Advances growth to agriculture and allied activities contracted to 6.5 per cent from 7.6 per cent rise last year.

Credit growth to industry decelerated to 2.5 per cent from 5.2 per cent.

Within industry, loan growth to paper and paper products, rubber plastic and their products and construction accelerated.

“However, credit growth to textile, food processing, chemical & chemical products, basic metal & metal products, all engineering and infrastructure decelerated,” RBI said.

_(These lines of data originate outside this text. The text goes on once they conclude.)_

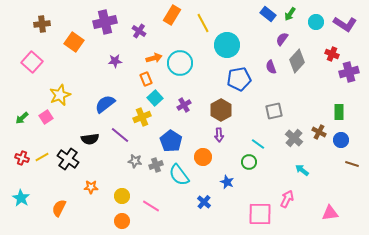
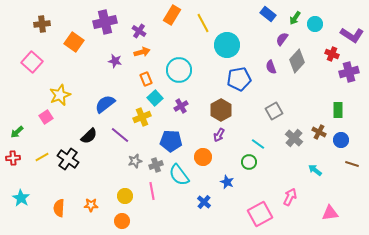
green arrow at (290, 14): moved 5 px right, 4 px down
cyan circle at (316, 22): moved 1 px left, 2 px down
purple L-shape at (345, 24): moved 7 px right, 11 px down
orange arrow at (154, 58): moved 12 px left, 6 px up
purple star at (115, 61): rotated 16 degrees clockwise
cyan circle at (180, 63): moved 1 px left, 7 px down
purple cross at (184, 105): moved 3 px left, 1 px down
gray square at (274, 111): rotated 18 degrees counterclockwise
green rectangle at (339, 112): moved 1 px left, 2 px up
green arrow at (22, 118): moved 5 px left, 14 px down
purple arrow at (219, 135): rotated 32 degrees clockwise
black semicircle at (90, 139): moved 1 px left, 3 px up; rotated 36 degrees counterclockwise
blue pentagon at (171, 141): rotated 30 degrees counterclockwise
red cross at (22, 158): moved 9 px left; rotated 24 degrees counterclockwise
gray star at (135, 161): rotated 24 degrees counterclockwise
cyan arrow at (302, 170): moved 13 px right
orange star at (91, 187): moved 18 px down
yellow circle at (122, 196): moved 3 px right
pink arrow at (287, 199): moved 3 px right, 2 px up
pink line at (151, 206): moved 1 px right, 15 px up; rotated 48 degrees clockwise
orange semicircle at (59, 208): rotated 24 degrees counterclockwise
pink square at (260, 214): rotated 30 degrees counterclockwise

According to the latest quarterly statistics on deposits and credit of banks, bank loan growth decelerated to 7.4 per cent in the October-December, 2019 from 12.9 per cent the year-ago quarter.

During the quarter, loans by public sector banks grew by 3.7 per cent while credit from private sector banks saw a growth of 13.1 per cent.

In the fortnight ended February 14, 2020, bank credit grew by 6.3 per cent to Rs 100.41 lakh crore, from Rs 94.403 lakh crore in the year-ago fortnight.

Deposits grew by 9.2 per cent to Rs 132.35 lakh crore in the fortnight compared to Rs 121.19 lakh crore, the RBI data showed.

In February, the Reserve Bank Governor Shaktikanta Das had said that slowing credit growth is the biggest challenge the banking industry is facing.

“The most critical challenge today for banks, not just in India but also elsewhere, is slowing credit off-take. It affects the profitability of banks,” Das said a media event.

Rating agency Crisil, in a recent note, said credit growth is likely to be around 6 per cent in this fiscal but is expected to accelerate to 8-9 per cent in FY21.

“Prolonged slowdown in bank lending may be bottoming out this fiscal, with gross credit off-take set to rise 8-9 per cent on-year in FY21, a good 200-300 basis points (bps) over the likely growth of near 6 per cent this fiscal,” Crisil said.

This uptick in loan growth would be driven by a gradual pick-up in economic activity, continuing demand for retail loans, and strong growth in lending by private sector banks, it said.

The country’s GDP grew at 4.7 per cent in the December quarter, its slowest rate in more than six years.